*Supplied text:*
╭──

Dodd’s legislation - The No Child Left Behind Reform Act, The Sandy Feldman Kindergarten Plus (K+) Act, and The Mentoring America’s Children Act of 2010 – will expand and improve upon the No Child Left Behind Act, which was signed into law nine years ago. Summaries of the legislation are below:

Real Accountability for the Real World:

The No Child Left Behind Reform Act improves the landmark legislation by accurately measuring student growth over time, relying on more than just one high-stakes test. It also encourages better teacher performance without the imposition of mandates that make it harder to ensure that students are taught by qualified and dedicated educators.

Learning Starts Early:

The Sandy Feldman Kindergarten Plus (K+) Act helps states to provide kindergarten to disadvantaged children the summer before and the summer after the traditional kindergarten school year. This effort helps address the fact that many low-income children begin kindergarten lagging behind their peers in literacy, math, and social skills.

Every Student Deserves A Mentor:

The Mentoring America’s Children Act of 2010 strengthens the No Child Left Behind mentoring grant program by providing the resources necessary to sustain these programs, ensuring each program’s effectiveness, and most importantly, targeting students who are likely to benefit the most from mentoring - youth growing up in foster care or students in areas that have high rates of crime, gang violence, or drug abuse.

╰──

*Task brief:* Write out the legislation summaries again, starting with "Every Student Deserves" and going on through "or drug abuse.". Substitute "young people" for "youth" each time it appears.

*Entries supplied:*
╭──

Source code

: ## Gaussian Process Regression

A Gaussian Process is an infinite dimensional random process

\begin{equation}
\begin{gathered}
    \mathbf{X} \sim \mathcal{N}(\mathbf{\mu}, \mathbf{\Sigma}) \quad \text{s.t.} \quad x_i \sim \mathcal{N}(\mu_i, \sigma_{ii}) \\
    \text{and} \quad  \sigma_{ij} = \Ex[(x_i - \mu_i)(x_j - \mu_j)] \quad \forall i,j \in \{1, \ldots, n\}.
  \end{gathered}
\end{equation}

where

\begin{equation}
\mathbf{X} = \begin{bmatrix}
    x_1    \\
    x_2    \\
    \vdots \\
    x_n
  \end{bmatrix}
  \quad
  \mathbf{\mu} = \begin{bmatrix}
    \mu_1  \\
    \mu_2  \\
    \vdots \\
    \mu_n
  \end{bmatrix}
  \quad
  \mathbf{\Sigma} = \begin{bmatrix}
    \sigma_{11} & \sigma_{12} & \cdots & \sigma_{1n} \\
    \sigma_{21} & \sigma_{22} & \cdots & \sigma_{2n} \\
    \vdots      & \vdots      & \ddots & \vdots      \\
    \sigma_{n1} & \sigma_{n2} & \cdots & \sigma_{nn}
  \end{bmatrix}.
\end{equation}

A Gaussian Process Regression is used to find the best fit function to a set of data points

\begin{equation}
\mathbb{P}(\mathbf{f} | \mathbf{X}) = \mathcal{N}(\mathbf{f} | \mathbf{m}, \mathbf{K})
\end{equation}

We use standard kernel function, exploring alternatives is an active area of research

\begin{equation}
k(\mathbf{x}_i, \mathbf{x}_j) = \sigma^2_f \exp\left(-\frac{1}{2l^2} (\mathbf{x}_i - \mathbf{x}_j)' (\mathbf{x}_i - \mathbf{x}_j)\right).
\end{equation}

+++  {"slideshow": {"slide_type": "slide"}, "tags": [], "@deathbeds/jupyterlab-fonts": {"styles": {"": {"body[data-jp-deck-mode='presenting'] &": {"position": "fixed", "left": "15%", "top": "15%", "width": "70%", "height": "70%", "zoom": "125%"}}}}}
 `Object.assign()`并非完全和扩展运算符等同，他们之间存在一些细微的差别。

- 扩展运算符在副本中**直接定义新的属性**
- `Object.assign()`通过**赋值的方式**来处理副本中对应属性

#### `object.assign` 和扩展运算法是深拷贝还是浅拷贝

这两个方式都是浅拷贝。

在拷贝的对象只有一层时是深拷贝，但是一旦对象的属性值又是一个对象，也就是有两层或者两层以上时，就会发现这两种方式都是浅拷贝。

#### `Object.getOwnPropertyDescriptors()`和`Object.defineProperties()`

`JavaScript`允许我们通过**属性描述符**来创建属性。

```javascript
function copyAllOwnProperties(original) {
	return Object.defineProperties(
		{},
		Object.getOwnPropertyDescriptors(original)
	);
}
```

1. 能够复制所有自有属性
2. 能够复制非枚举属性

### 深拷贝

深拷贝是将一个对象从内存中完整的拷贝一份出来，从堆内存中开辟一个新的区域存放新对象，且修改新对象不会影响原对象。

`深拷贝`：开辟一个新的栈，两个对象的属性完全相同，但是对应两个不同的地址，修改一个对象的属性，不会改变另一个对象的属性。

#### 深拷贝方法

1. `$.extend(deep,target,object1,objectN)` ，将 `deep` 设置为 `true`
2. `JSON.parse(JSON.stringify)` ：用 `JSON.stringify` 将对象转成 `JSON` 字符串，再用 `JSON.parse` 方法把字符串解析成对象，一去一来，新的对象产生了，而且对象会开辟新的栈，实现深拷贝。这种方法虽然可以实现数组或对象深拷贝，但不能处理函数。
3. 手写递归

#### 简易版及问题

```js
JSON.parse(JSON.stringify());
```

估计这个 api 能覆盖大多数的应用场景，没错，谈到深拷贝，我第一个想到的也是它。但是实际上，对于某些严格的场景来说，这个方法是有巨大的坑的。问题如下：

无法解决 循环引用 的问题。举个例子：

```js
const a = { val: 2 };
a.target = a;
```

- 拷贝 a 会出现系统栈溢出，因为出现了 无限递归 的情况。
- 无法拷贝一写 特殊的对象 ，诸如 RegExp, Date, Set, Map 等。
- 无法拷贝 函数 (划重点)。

╰──

*Answer section:*
Every Student Deserves A Mentor:

The Mentoring America’s Children Act of 2010 strengthens the No Child Left Behind mentoring grant program by providing the resources necessary to sustain these programs, ensuring each program’s effectiveness, and most importantly, targeting students who are likely to benefit the most from mentoring - young people growing up in foster care or students in areas that have high rates of crime, gang violence, or drug abuse.